→ Problem to work on
When the line containing "Incentive | Unit |" appears in the entries below, begin printing there and stop after the line containing "Mayor and Deputy Mayor’s Role"; print each of those lines exactly and no other line.

═══ Given information

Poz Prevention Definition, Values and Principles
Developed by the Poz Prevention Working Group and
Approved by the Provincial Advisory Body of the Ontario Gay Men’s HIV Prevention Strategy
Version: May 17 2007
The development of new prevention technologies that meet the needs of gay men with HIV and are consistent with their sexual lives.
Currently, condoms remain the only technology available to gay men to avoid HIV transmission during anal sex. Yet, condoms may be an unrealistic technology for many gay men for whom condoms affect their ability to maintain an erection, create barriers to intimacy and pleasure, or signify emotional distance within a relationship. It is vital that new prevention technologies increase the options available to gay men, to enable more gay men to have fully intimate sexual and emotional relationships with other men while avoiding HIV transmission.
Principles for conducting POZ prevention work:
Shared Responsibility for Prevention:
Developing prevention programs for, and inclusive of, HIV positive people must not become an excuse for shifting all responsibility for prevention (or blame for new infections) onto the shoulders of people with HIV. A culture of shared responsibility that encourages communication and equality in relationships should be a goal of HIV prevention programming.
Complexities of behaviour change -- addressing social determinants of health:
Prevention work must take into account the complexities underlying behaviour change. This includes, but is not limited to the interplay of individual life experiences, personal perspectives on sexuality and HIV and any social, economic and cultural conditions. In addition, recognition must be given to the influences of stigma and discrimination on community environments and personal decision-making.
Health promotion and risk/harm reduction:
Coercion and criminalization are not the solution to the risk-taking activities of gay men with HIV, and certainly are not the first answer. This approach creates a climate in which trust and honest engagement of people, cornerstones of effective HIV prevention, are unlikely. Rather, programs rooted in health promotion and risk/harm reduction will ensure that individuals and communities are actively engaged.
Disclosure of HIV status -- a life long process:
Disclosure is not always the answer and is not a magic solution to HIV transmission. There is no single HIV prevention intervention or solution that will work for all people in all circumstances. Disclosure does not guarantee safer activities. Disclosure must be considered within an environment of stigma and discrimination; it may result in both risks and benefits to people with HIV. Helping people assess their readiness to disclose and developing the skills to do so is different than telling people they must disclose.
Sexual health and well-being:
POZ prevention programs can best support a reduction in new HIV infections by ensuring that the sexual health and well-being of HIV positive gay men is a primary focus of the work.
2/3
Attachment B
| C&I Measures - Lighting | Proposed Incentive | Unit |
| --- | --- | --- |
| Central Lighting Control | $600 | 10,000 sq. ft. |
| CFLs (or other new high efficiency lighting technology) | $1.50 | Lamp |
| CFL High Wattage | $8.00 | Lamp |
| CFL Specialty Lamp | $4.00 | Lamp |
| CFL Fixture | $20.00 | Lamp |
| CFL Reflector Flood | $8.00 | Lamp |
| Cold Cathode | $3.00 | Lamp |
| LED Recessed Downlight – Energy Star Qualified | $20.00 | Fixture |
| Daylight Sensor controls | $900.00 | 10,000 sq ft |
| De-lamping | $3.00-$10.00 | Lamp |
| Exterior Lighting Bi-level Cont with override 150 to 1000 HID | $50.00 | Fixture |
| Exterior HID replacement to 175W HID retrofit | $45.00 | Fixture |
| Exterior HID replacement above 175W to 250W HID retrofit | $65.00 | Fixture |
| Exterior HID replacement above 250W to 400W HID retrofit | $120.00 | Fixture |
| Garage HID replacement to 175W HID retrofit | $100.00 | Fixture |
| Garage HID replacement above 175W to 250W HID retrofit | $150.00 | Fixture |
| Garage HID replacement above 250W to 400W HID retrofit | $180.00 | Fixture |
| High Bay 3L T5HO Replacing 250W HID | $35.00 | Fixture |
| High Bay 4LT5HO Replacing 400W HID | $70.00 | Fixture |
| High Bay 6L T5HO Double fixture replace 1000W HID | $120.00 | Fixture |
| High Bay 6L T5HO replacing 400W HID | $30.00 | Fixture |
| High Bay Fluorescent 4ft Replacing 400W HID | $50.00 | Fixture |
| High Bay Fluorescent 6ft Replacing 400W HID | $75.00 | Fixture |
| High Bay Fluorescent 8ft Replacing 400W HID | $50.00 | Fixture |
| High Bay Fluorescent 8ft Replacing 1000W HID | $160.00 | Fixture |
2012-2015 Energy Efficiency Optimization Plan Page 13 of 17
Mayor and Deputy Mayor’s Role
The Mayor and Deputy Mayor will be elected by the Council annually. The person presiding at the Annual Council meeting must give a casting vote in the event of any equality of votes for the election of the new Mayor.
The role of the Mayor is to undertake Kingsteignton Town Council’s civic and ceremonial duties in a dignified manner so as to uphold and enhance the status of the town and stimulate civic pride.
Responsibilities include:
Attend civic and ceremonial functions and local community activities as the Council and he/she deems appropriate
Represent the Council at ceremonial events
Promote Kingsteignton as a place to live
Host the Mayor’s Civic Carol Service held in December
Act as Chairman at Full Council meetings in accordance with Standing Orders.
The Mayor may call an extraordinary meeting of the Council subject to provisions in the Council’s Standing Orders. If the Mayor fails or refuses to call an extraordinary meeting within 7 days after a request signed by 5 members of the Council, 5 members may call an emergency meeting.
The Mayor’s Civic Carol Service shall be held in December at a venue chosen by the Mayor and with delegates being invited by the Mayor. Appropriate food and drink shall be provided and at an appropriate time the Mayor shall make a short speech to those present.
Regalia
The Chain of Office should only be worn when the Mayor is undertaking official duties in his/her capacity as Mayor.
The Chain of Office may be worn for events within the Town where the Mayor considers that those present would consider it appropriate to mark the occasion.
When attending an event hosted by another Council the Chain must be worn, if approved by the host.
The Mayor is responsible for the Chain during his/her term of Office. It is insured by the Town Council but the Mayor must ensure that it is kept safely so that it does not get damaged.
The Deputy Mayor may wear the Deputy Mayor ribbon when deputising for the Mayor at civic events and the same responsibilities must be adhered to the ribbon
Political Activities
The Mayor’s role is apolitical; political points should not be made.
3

══════

→ Answer to this problem
| C&I Measures - Lighting | Proposed Incentive | Unit |
| --- | --- | --- |
| Central Lighting Control | $600 | 10,000 sq. ft. |
| CFLs (or other new high efficiency lighting technology) | $1.50 | Lamp |
| CFL High Wattage | $8.00 | Lamp |
| CFL Specialty Lamp | $4.00 | Lamp |
| CFL Fixture | $20.00 | Lamp |
| CFL Reflector Flood | $8.00 | Lamp |
| Cold Cathode | $3.00 | Lamp |
| LED Recessed Downlight – Energy Star Qualified | $20.00 | Fixture |
| Daylight Sensor controls | $900.00 | 10,000 sq ft |
| De-lamping | $3.00-$10.00 | Lamp |
| Exterior Lighting Bi-level Cont with override 150 to 1000 HID | $50.00 | Fixture |
| Exterior HID replacement to 175W HID retrofit | $45.00 | Fixture |
| Exterior HID replacement above 175W to 250W HID retrofit | $65.00 | Fixture |
| Exterior HID replacement above 250W to 400W HID retrofit | $120.00 | Fixture |
| Garage HID replacement to 175W HID retrofit | $100.00 | Fixture |
| Garage HID replacement above 175W to 250W HID retrofit | $150.00 | Fixture |
| Garage HID replacement above 250W to 400W HID retrofit | $180.00 | Fixture |
| High Bay 3L T5HO Replacing 250W HID | $35.00 | Fixture |
| High Bay 4LT5HO Replacing 400W HID | $70.00 | Fixture |
| High Bay 6L T5HO Double fixture replace 1000W HID | $120.00 | Fixture |
| High Bay 6L T5HO replacing 400W HID | $30.00 | Fixture |
| High Bay Fluorescent 4ft Replacing 400W HID | $50.00 | Fixture |
| High Bay Fluorescent 6ft Replacing 400W HID | $75.00 | Fixture |
| High Bay Fluorescent 8ft Replacing 400W HID | $50.00 | Fixture |
| High Bay Fluorescent 8ft Replacing 1000W HID | $160.00 | Fixture |
2012-2015 Energy Efficiency Optimization Plan Page 13 of 17
Mayor and Deputy Mayor’s Role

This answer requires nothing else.